▶ Directive:
List every cited source in the text on rain pickup over land and ocean, giving the authors and year of each.

▶ Text provided:
Figures 1a and 1b show that the total grid-averaged rain has lower r10 values over land (~0.55) than ocean (>0.65). Similar to the oceanic P-r curves, convective rain (Figure 1c) picks up before stratiform rain (Figure 1e) over land, but at lower r10 values for each rain type compared to ocean (cf. Figures 1c and 1d for convective rain and Figures 1e and 1f for stratiform rain). While the shallow rain pickup over land (Figure 1g) is similar to the convective rain pickup, the shallow rain over ocean picks up before convective rain (Figure 1h), flattens, and increases again with the convective rain pickup. The pickup at low values of r in the oceanic shallow rain curves is explained by the prevalence of shallow isolated rainfall over ocean [Schumacher and Houze, 2003; Houze et al., 2015; Chen and Liu, 2016]. The shallow convection over land is dominated by the shallow nonisolated category, which is attached to deep convection [Funk et al., 2013]. This difference between shallow isolated and nonisolated convection is discussed in the supporting information (Figure S2).

(Records from a data source)
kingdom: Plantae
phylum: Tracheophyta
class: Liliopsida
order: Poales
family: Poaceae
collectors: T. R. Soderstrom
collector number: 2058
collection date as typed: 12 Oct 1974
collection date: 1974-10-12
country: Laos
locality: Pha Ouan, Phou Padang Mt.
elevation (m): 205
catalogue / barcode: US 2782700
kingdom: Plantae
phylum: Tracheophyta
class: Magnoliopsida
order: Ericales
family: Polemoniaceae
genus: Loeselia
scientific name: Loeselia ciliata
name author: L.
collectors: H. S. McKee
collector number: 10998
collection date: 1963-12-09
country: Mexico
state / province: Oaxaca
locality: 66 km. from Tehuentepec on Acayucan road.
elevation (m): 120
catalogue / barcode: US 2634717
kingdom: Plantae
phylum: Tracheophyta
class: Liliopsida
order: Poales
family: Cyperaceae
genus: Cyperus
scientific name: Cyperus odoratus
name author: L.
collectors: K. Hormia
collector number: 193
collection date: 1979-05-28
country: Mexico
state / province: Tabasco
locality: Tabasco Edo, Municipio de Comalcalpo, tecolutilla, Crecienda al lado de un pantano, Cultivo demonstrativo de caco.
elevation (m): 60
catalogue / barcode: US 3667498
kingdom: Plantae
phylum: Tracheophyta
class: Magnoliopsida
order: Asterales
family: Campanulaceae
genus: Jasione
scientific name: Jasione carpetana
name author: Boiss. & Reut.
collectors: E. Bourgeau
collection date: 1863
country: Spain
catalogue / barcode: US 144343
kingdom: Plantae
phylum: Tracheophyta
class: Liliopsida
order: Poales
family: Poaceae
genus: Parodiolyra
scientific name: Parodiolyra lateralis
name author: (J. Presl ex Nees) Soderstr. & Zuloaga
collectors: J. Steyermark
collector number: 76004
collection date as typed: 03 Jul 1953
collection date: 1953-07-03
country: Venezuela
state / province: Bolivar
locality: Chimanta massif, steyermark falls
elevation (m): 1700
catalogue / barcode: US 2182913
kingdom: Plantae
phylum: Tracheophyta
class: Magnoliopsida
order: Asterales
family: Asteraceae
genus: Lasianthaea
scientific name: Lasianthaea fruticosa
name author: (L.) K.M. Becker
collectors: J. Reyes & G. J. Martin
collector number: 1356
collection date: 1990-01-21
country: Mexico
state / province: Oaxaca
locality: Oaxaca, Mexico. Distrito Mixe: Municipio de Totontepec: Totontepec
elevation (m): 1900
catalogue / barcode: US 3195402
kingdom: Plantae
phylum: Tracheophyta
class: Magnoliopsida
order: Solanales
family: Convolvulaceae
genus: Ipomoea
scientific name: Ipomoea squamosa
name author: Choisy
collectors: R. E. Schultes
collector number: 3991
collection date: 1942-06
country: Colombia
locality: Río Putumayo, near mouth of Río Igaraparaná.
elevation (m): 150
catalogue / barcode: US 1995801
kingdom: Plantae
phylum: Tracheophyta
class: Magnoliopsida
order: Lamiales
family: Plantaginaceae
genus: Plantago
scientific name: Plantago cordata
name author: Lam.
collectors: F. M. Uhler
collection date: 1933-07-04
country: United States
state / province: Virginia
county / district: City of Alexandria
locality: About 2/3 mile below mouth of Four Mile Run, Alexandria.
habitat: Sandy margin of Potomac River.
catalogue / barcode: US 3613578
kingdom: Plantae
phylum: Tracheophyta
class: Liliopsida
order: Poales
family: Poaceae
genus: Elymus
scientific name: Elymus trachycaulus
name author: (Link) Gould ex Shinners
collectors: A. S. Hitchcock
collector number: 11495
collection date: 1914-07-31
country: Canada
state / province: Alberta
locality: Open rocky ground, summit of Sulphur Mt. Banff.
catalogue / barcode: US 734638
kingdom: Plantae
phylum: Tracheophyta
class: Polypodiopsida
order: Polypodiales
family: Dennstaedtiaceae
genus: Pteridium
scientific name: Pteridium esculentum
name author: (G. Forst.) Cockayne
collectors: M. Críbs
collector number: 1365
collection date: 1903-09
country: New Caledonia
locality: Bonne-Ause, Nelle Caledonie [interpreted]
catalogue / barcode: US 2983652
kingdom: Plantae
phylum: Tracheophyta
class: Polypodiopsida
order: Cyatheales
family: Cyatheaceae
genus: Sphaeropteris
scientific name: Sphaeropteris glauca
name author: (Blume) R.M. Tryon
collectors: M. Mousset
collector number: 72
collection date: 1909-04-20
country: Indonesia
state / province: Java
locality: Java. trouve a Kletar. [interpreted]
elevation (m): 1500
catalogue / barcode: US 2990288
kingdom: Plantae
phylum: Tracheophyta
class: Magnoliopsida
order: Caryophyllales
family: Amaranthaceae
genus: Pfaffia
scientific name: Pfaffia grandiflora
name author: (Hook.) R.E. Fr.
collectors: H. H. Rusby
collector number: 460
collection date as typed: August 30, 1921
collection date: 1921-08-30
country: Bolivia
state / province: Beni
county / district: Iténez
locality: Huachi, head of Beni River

▶ Answer in full:
Schumacher and Houze, 2003
Houze et al., 2015
Chen and Liu, 2016
Funk et al., 2013